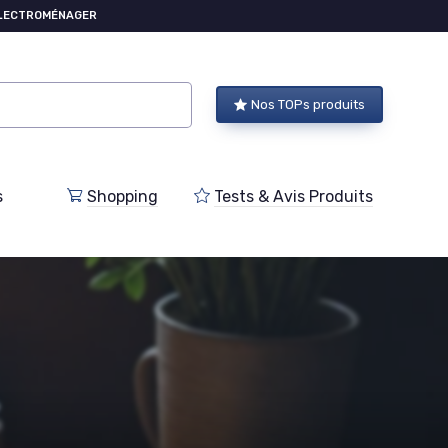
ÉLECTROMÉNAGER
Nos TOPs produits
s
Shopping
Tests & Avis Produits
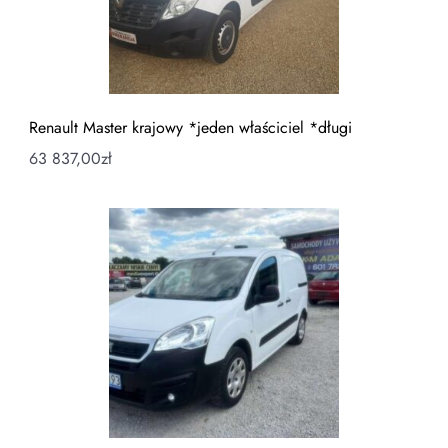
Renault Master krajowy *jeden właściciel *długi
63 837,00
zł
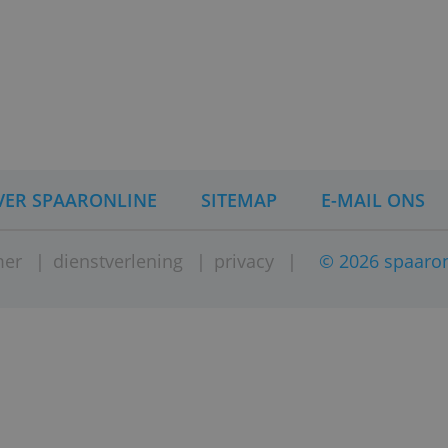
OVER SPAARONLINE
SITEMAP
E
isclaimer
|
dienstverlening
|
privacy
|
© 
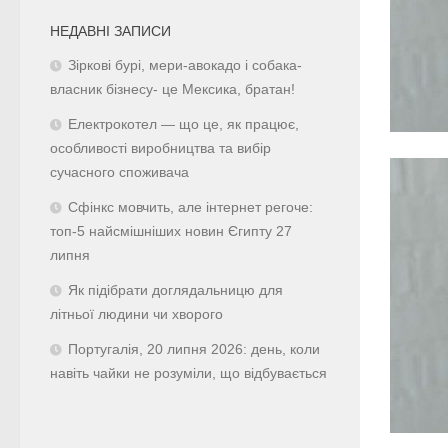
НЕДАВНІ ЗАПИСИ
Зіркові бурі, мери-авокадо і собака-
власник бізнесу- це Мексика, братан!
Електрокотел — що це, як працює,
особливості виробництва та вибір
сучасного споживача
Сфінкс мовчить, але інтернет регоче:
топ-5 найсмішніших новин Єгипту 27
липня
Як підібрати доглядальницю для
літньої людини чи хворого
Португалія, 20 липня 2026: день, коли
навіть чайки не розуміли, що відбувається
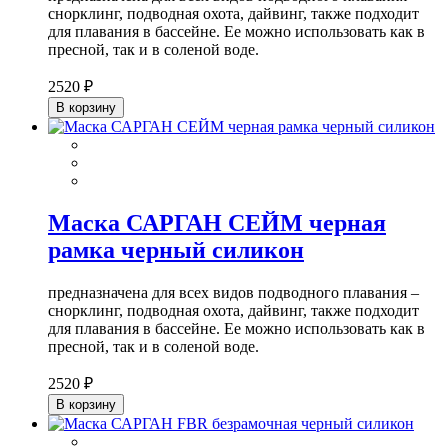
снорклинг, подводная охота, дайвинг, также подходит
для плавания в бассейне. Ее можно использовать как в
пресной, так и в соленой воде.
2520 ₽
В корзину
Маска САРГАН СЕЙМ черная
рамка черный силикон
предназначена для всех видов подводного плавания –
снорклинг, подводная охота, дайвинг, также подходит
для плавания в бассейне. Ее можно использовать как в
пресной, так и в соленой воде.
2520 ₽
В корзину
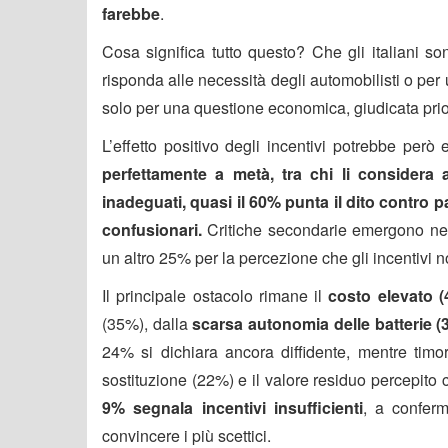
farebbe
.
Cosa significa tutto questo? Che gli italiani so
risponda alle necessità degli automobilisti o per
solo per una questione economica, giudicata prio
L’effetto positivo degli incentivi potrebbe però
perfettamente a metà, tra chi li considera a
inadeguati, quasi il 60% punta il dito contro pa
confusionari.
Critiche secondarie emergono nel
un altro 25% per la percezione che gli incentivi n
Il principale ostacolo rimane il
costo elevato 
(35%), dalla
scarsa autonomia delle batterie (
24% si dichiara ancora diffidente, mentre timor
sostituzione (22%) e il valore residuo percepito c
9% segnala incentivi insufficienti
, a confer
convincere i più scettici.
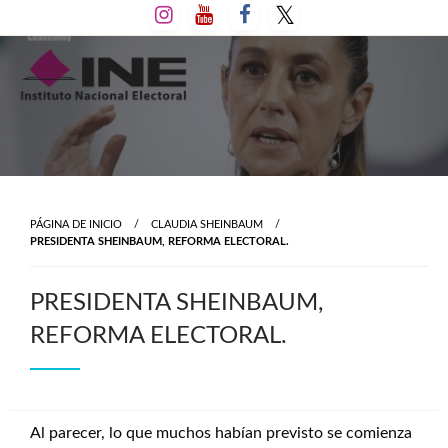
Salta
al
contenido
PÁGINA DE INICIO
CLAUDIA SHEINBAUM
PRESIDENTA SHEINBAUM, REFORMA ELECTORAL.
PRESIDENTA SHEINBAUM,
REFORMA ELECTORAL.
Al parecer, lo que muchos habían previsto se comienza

WHAT NEEDS TO BE DONE: Write out all of these lines word for word, leaving out the pictures.

RESPONSE BELOW:
ÉLECTROMÉNAGER
Nos TOPs produits
s
Shopping
Tests & Avis Produits
Renault Master krajowy *jeden właściciel *długi
63 837,00
zł
OVER SPAARONLINE
SITEMAP
E
isclaimer
|
dienstverlening
|
privacy
|
© 
НЕДАВНІ ЗАПИСИ
Зіркові бурі, мери-авокадо і собака-
власник бізнесу- це Мексика, братан!
Електрокотел — що це, як працює,
особливості виробництва та вибір
сучасного споживача
Сфінкс мовчить, але інтернет регоче:
топ-5 найсмішніших новин Єгипту 27
липня
Як підібрати доглядальницю для
літньої людини чи хворого
Португалія, 20 липня 2026: день, коли
навіть чайки не розуміли, що відбувається
снорклинг, подводная охота, дайвинг, также подходит
для плавания в бассейне. Ее можно использовать как в
пресной, так и в соленой воде.
2520 ₽
В корзину
Маска САРГАН СЕЙМ черная
рамка черный силикон
предназначена для всех видов подводного плавания –
снорклинг, подводная охота, дайвинг, также подходит
для плавания в бассейне. Ее можно использовать как в
пресной, так и в соленой воде.
2520 ₽
В корзину
farebbe
.
Cosa significa tutto questo? Che gli italiani so
risponda alle necessità degli automobilisti o per
solo per una questione economica, giudicata prio
L’effetto positivo degli incentivi potrebbe però
perfettamente a metà, tra chi li considera a
inadeguati, quasi il 60% punta il dito contro pa
confusionari.
Critiche secondarie emergono nel
un altro 25% per la percezione che gli incentivi n
Il principale ostacolo rimane il
costo elevato 
(35%), dalla
scarsa autonomia delle batterie (
24% si dichiara ancora diffidente, mentre timor
sostituzione (22%) e il valore residuo percepito c
9% segnala incentivi insufficienti
, a confer
convincere i più scettici.
Salta
al
contenido
PÁGINA DE INICIO
CLAUDIA SHEINBAUM
PRESIDENTA SHEINBAUM, REFORMA ELECTORAL.
PRESIDENTA SHEINBAUM,
REFORMA ELECTORAL.
Al parecer, lo que muchos habían previsto se comienza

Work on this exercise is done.